→ Given task
Return every one of the records below line for line, changing nothing.
··· Record set ···
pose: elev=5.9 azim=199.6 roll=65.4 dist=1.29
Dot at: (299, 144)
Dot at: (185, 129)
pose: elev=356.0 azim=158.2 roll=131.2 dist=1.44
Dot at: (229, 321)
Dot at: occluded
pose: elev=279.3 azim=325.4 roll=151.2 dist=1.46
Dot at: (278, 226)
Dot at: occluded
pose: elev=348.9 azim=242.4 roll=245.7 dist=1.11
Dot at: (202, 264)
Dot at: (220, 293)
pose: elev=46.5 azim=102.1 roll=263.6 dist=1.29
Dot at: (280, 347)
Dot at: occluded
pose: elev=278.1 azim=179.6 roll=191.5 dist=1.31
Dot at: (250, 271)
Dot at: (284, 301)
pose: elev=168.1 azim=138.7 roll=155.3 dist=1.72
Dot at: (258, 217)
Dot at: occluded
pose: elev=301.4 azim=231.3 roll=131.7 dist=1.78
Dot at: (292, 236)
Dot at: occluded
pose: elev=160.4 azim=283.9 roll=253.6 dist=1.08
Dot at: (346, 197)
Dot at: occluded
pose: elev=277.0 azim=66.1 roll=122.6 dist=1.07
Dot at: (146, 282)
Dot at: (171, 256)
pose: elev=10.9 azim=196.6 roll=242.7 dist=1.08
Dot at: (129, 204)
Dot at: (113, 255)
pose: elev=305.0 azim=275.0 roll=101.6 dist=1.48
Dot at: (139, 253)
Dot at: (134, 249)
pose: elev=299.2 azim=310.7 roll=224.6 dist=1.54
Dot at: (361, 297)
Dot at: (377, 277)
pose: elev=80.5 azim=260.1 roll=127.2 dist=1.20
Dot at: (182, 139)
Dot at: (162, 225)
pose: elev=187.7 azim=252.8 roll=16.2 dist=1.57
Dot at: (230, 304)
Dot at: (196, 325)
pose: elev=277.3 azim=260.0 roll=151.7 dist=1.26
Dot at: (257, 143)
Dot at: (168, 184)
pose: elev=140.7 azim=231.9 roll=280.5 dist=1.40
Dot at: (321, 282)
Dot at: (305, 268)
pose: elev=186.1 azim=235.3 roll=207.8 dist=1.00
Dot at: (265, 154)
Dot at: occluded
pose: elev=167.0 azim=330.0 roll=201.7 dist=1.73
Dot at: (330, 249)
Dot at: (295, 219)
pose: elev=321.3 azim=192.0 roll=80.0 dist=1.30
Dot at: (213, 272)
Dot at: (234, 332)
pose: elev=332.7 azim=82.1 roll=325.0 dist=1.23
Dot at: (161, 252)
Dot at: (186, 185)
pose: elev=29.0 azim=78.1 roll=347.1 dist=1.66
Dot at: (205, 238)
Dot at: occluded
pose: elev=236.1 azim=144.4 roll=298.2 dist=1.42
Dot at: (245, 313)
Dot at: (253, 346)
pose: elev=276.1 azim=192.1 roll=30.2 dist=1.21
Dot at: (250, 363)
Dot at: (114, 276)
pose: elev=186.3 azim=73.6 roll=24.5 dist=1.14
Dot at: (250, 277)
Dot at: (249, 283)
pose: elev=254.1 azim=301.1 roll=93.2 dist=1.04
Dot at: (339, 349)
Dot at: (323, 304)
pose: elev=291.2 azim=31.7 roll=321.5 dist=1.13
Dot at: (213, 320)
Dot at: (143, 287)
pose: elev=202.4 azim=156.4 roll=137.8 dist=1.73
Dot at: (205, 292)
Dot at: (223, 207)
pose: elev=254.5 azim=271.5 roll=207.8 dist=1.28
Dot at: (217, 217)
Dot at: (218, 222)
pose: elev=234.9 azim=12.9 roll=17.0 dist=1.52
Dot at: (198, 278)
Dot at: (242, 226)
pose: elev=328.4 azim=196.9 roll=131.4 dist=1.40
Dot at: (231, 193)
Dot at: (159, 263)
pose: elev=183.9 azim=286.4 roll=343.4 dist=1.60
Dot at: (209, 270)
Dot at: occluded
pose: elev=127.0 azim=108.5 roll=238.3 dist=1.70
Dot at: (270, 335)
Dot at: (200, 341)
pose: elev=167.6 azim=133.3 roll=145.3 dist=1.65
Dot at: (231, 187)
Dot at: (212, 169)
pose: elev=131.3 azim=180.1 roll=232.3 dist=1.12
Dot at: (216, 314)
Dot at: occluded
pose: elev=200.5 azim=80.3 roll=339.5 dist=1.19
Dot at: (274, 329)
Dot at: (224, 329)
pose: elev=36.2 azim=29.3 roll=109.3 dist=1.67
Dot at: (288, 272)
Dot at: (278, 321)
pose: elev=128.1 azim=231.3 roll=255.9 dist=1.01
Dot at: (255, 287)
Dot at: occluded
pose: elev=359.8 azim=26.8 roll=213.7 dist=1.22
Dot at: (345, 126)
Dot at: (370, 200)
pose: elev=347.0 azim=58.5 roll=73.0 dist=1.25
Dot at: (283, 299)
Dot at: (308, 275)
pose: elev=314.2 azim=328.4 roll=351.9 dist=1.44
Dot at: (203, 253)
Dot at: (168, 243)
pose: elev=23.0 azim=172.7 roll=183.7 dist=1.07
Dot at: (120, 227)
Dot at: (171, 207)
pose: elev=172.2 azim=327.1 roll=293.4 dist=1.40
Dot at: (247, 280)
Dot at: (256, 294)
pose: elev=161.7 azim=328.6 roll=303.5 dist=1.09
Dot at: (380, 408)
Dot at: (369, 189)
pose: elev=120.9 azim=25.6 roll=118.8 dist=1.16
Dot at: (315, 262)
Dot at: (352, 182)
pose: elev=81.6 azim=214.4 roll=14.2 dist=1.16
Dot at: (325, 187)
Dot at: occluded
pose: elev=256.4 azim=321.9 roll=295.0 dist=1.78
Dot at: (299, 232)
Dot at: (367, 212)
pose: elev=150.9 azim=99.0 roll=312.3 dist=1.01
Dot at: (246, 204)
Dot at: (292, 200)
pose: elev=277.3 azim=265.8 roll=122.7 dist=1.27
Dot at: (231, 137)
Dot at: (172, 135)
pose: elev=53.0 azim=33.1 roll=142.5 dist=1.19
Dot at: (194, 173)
···
→ Solution below
pose: elev=5.9 azim=199.6 roll=65.4 dist=1.29
Dot at: (299, 144)
Dot at: (185, 129)
pose: elev=356.0 azim=158.2 roll=131.2 dist=1.44
Dot at: (229, 321)
Dot at: occluded
pose: elev=279.3 azim=325.4 roll=151.2 dist=1.46
Dot at: (278, 226)
Dot at: occluded
pose: elev=348.9 azim=242.4 roll=245.7 dist=1.11
Dot at: (202, 264)
Dot at: (220, 293)
pose: elev=46.5 azim=102.1 roll=263.6 dist=1.29
Dot at: (280, 347)
Dot at: occluded
pose: elev=278.1 azim=179.6 roll=191.5 dist=1.31
Dot at: (250, 271)
Dot at: (284, 301)
pose: elev=168.1 azim=138.7 roll=155.3 dist=1.72
Dot at: (258, 217)
Dot at: occluded
pose: elev=301.4 azim=231.3 roll=131.7 dist=1.78
Dot at: (292, 236)
Dot at: occluded
pose: elev=160.4 azim=283.9 roll=253.6 dist=1.08
Dot at: (346, 197)
Dot at: occluded
pose: elev=277.0 azim=66.1 roll=122.6 dist=1.07
Dot at: (146, 282)
Dot at: (171, 256)
pose: elev=10.9 azim=196.6 roll=242.7 dist=1.08
Dot at: (129, 204)
Dot at: (113, 255)
pose: elev=305.0 azim=275.0 roll=101.6 dist=1.48
Dot at: (139, 253)
Dot at: (134, 249)
pose: elev=299.2 azim=310.7 roll=224.6 dist=1.54
Dot at: (361, 297)
Dot at: (377, 277)
pose: elev=80.5 azim=260.1 roll=127.2 dist=1.20
Dot at: (182, 139)
Dot at: (162, 225)
pose: elev=187.7 azim=252.8 roll=16.2 dist=1.57
Dot at: (230, 304)
Dot at: (196, 325)
pose: elev=277.3 azim=260.0 roll=151.7 dist=1.26
Dot at: (257, 143)
Dot at: (168, 184)
pose: elev=140.7 azim=231.9 roll=280.5 dist=1.40
Dot at: (321, 282)
Dot at: (305, 268)
pose: elev=186.1 azim=235.3 roll=207.8 dist=1.00
Dot at: (265, 154)
Dot at: occluded
pose: elev=167.0 azim=330.0 roll=201.7 dist=1.73
Dot at: (330, 249)
Dot at: (295, 219)
pose: elev=321.3 azim=192.0 roll=80.0 dist=1.30
Dot at: (213, 272)
Dot at: (234, 332)
pose: elev=332.7 azim=82.1 roll=325.0 dist=1.23
Dot at: (161, 252)
Dot at: (186, 185)
pose: elev=29.0 azim=78.1 roll=347.1 dist=1.66
Dot at: (205, 238)
Dot at: occluded
pose: elev=236.1 azim=144.4 roll=298.2 dist=1.42
Dot at: (245, 313)
Dot at: (253, 346)
pose: elev=276.1 azim=192.1 roll=30.2 dist=1.21
Dot at: (250, 363)
Dot at: (114, 276)
pose: elev=186.3 azim=73.6 roll=24.5 dist=1.14
Dot at: (250, 277)
Dot at: (249, 283)
pose: elev=254.1 azim=301.1 roll=93.2 dist=1.04
Dot at: (339, 349)
Dot at: (323, 304)
pose: elev=291.2 azim=31.7 roll=321.5 dist=1.13
Dot at: (213, 320)
Dot at: (143, 287)
pose: elev=202.4 azim=156.4 roll=137.8 dist=1.73
Dot at: (205, 292)
Dot at: (223, 207)
pose: elev=254.5 azim=271.5 roll=207.8 dist=1.28
Dot at: (217, 217)
Dot at: (218, 222)
pose: elev=234.9 azim=12.9 roll=17.0 dist=1.52
Dot at: (198, 278)
Dot at: (242, 226)
pose: elev=328.4 azim=196.9 roll=131.4 dist=1.40
Dot at: (231, 193)
Dot at: (159, 263)
pose: elev=183.9 azim=286.4 roll=343.4 dist=1.60
Dot at: (209, 270)
Dot at: occluded
pose: elev=127.0 azim=108.5 roll=238.3 dist=1.70
Dot at: (270, 335)
Dot at: (200, 341)
pose: elev=167.6 azim=133.3 roll=145.3 dist=1.65
Dot at: (231, 187)
Dot at: (212, 169)
pose: elev=131.3 azim=180.1 roll=232.3 dist=1.12
Dot at: (216, 314)
Dot at: occluded
pose: elev=200.5 azim=80.3 roll=339.5 dist=1.19
Dot at: (274, 329)
Dot at: (224, 329)
pose: elev=36.2 azim=29.3 roll=109.3 dist=1.67
Dot at: (288, 272)
Dot at: (278, 321)
pose: elev=128.1 azim=231.3 roll=255.9 dist=1.01
Dot at: (255, 287)
Dot at: occluded
pose: elev=359.8 azim=26.8 roll=213.7 dist=1.22
Dot at: (345, 126)
Dot at: (370, 200)
pose: elev=347.0 azim=58.5 roll=73.0 dist=1.25
Dot at: (283, 299)
Dot at: (308, 275)
pose: elev=314.2 azim=328.4 roll=351.9 dist=1.44
Dot at: (203, 253)
Dot at: (168, 243)
pose: elev=23.0 azim=172.7 roll=183.7 dist=1.07
Dot at: (120, 227)
Dot at: (171, 207)
pose: elev=172.2 azim=327.1 roll=293.4 dist=1.40
Dot at: (247, 280)
Dot at: (256, 294)
pose: elev=161.7 azim=328.6 roll=303.5 dist=1.09
Dot at: (380, 408)
Dot at: (369, 189)
pose: elev=120.9 azim=25.6 roll=118.8 dist=1.16
Dot at: (315, 262)
Dot at: (352, 182)
pose: elev=81.6 azim=214.4 roll=14.2 dist=1.16
Dot at: (325, 187)
Dot at: occluded
pose: elev=256.4 azim=321.9 roll=295.0 dist=1.78
Dot at: (299, 232)
Dot at: (367, 212)
pose: elev=150.9 azim=99.0 roll=312.3 dist=1.01
Dot at: (246, 204)
Dot at: (292, 200)
pose: elev=277.3 azim=265.8 roll=122.7 dist=1.27
Dot at: (231, 137)
Dot at: (172, 135)
pose: elev=53.0 azim=33.1 roll=142.5 dist=1.19
Dot at: (194, 173)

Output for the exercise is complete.